Dead Fish

My dogs rolled in fish.  Dead, rotting fish.  Both of them. I had no idea anything could smell sooooo bad.  Marty tried to warn me before I came home.  “I should never have let the dogs run by where people fish” he said. “They rolled in fish.  They smell. I would not have been surprised to see a dead body” he warned, “They smell that bad.”

I was still ill prepared.

Needless to say, a trip to the dog-o-mat was in order. We called Abby – she was willing to help. She is a brave woman and a good friend.  Either that or she’s crazy.  I told her if she was just willing to hang out with each of them one at a time while I washed the other it would still be a huge help.  “No, she said, if I’m gonna do this, I’m gonna do it all the way.”   Like I said – a brave woman.    I told her I’d meet her at the dog-o-mat.

I put crib sheets over the car seats (they are a great fit for a small car), then a towel and a blanket.  I was ready. Then I let the dogs in.  I was not ready. It was bad.  Windows open wide and eyes still watering, coughing jag kind of bad.

 We got stuck behind an accident. Bella had to bark loudly at the paramedics. “You never know they may want to get in the car and touch my tail… I must act like I will eat them.”  The barking had to be accompanied by lunging and acting like she’d jump out the window.  After all, you just don’t have the full effect of a mad, crazed dog without the lunging.  It was loud. It was embarrassing. And all I could think is “I am NOT shutting these windows.”

Let me just say that I don’t believe in violence. But if I ever change my mind, and if I need to create a biological weapon, dead rotting fish juice will be the base. What could be worse? At the very least it could clear an area fast. I mean, really –  I have been in tear gas that was not as bad as this.

When we finally made it to the dog-o-mat Abby was waiting for us and the girls – all fish smell and tags waging happily greeted her. Then we went to go in and the whining and carrying on began.

We don’t go to the dog-o-mat often. And I am sure they are grateful for that fact. Still, I worry that they will banish us. Lock the door when they see us coming.  The last time I was there (or maybe it was the time before) a woman asked me if it was Roxy’s first bath. Now mind you – she was 5 or 6 years old. That is how much she was carrying on. The time before that I was offered the special “filthy animal shampoo” for Bella.

We don’t go a lot – but we make it memorable.

I had brought Abby extra clothes as she had to go to work right after. As she went to change Roxy started whining. Whining loudly. She wasn’t even in the tub, and she was loud enough that the woman working there came out to see if she was okay.

The bath itself with Bella is anti-climatic.  She’s furry. Thick, chow fur. Sponge dog we call her. And getting her clean takes lots of scrubbing, lots of time and patience – and lots of soap. But other than her wiggling and turning around so you have to be a contortionist to really get her tail good and clean, it’s all fine.
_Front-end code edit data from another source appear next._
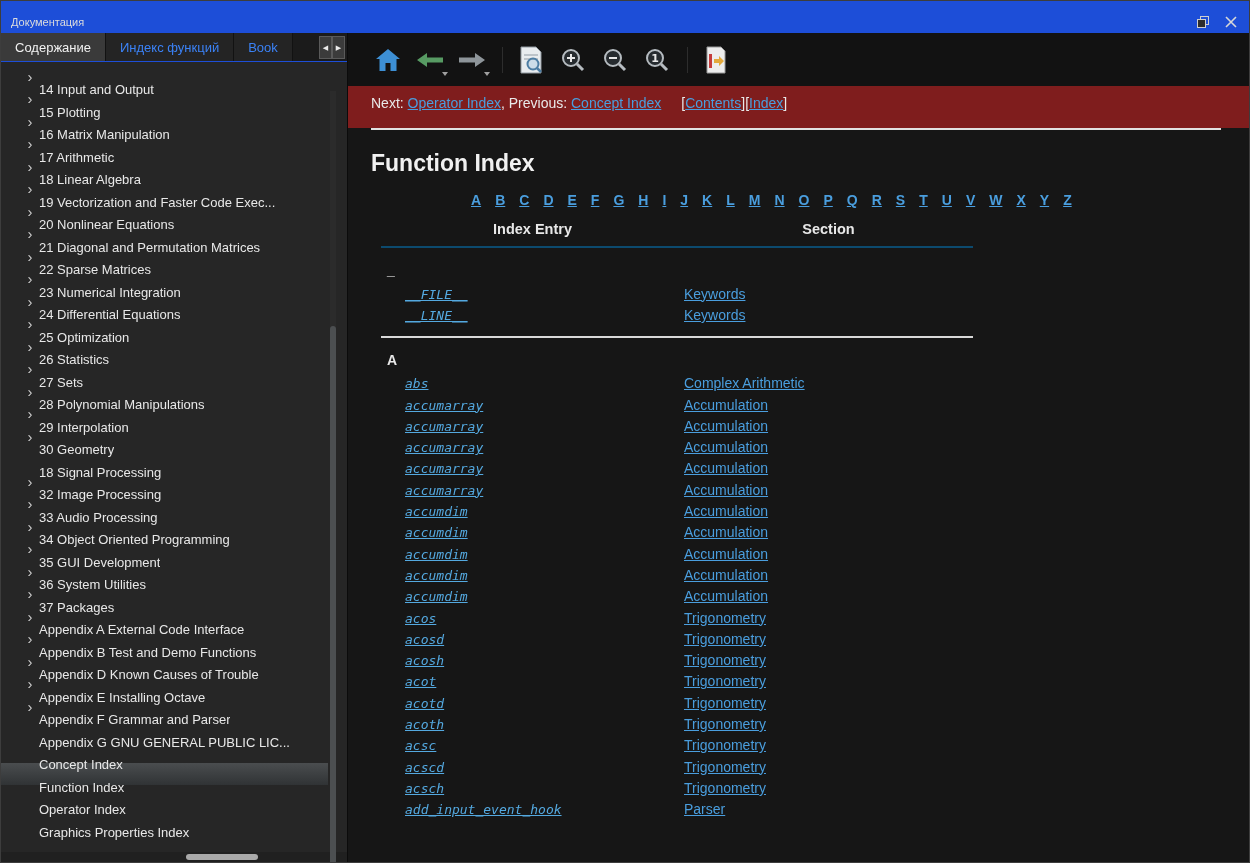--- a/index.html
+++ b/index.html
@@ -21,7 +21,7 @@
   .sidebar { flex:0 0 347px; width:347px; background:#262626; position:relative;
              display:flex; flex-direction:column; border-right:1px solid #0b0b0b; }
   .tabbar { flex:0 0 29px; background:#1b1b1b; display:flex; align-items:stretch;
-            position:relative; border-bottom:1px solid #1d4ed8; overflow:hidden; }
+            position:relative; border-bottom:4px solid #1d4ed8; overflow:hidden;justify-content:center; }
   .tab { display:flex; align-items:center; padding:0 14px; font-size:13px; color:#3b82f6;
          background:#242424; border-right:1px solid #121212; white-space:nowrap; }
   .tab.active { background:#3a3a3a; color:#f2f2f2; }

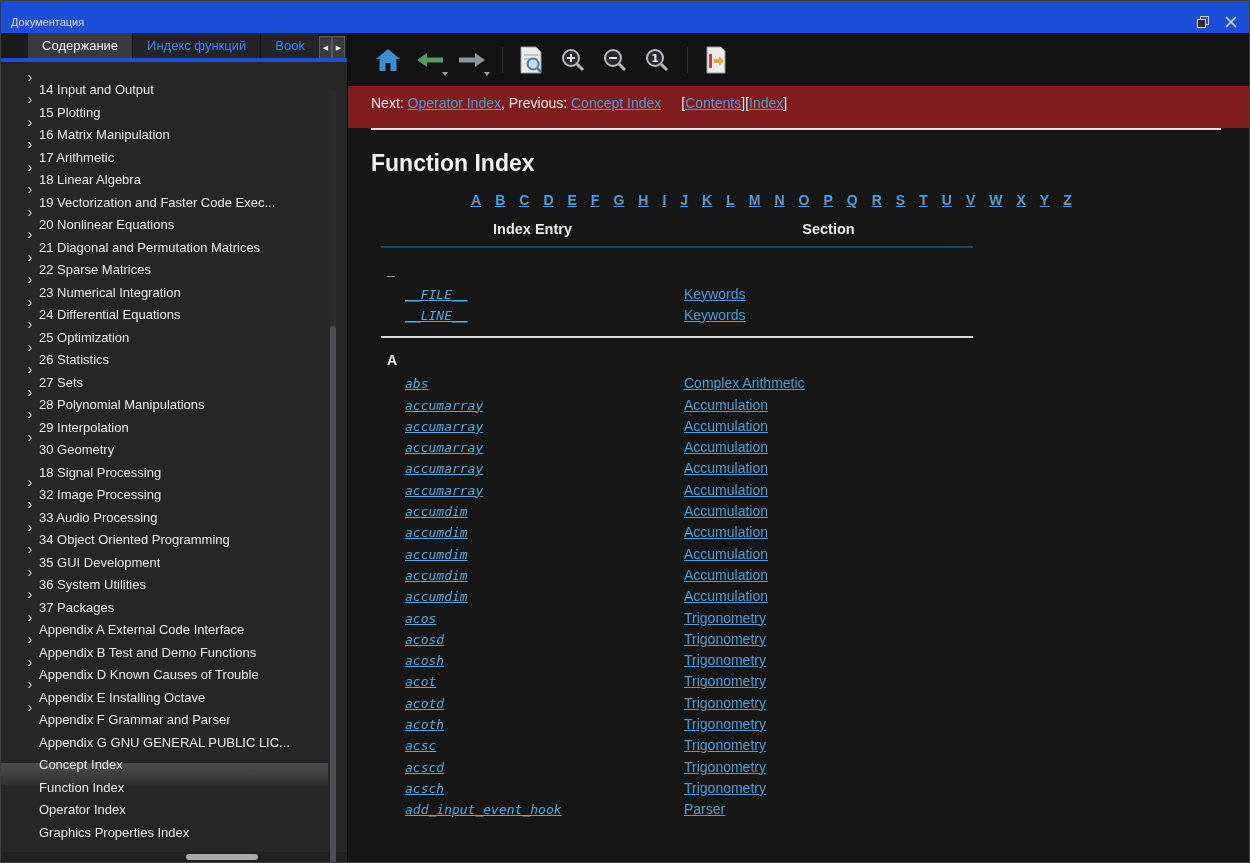--- a/index.html
+++ b/index.html
@@ -52,7 +52,7 @@
                 border-left:3.5px solid transparent; border-right:3.5px solid transparent;
                 border-top:4px solid #a0a0a0; }
 
-  .navline { flex:0 0 42px; background:#7f1d1d; padding:9px 24px 0 23px;
+  .navline { flex:0 0 42px; background:#000000; padding:9px 24px 0 23px;
              font-size:14px; color:#e9e9e9; white-space:nowrap; }
   .navline span { white-space:pre; }
   .navline a { color:#4a9ede; text-decoration:underline; cursor:pointer; white-space:pre; }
Roxy on the other hand requires the special tie downs. The ones for the bad dogs. By the time the water is on she is hooked up with a leash to the bar overhead, and with a second leash to the bar at one end of the tub. She is also attached to the tub itself with bungee cords suctioned to the bottom and to the sides. Still she manages to wiggle free and try to leap out. Whining loudly and passionately all the while.

We take turns washing Roxy. Which is to say wrestling with Roxy.    

Abby keeps spraying my ass my mistake – I think it is by mistake. I don’t know – maybe it’s payback. 

I am wearing an apron. Roxy manages to get her wet soapy body under the apron and dry off on my T –shirt. By the time we are done I can wring my clothes out.  No exaggeration.  The floor is soaked, I am soaked. Abby is soaked.  There is fur everywhere. Roxy tried to jump out of the tub and hit my hand which was holding the soap bottle. It flew across the room. There are towels everywhere from trying to dry them off a bit. The towels –like everything else is soaked.

I am laughing. And I am sure they are glad to see us go.

3 responses to “Dead Fish

  1. This is so funny. I also have a dog and we have had our battles over the bath. At least it wasn’t skunk. I love your blog. It is this great combination of political facts and opinions and then suddenly a random post about your dog. Keep it up!

  2. playfulspirit

    Hi Zoey! Thanks for your nice comments. And for reading. What is your dog like? They are monsters, but life would be lacking without them!

  3. PS-
    Yeah, that was my first thought…. at least it isn’t skunk – again. Roxy is 7 years old and she’s been skunked like 8 times (I know, I know…. ) but believe it or not I am pretty certain this was actually worse!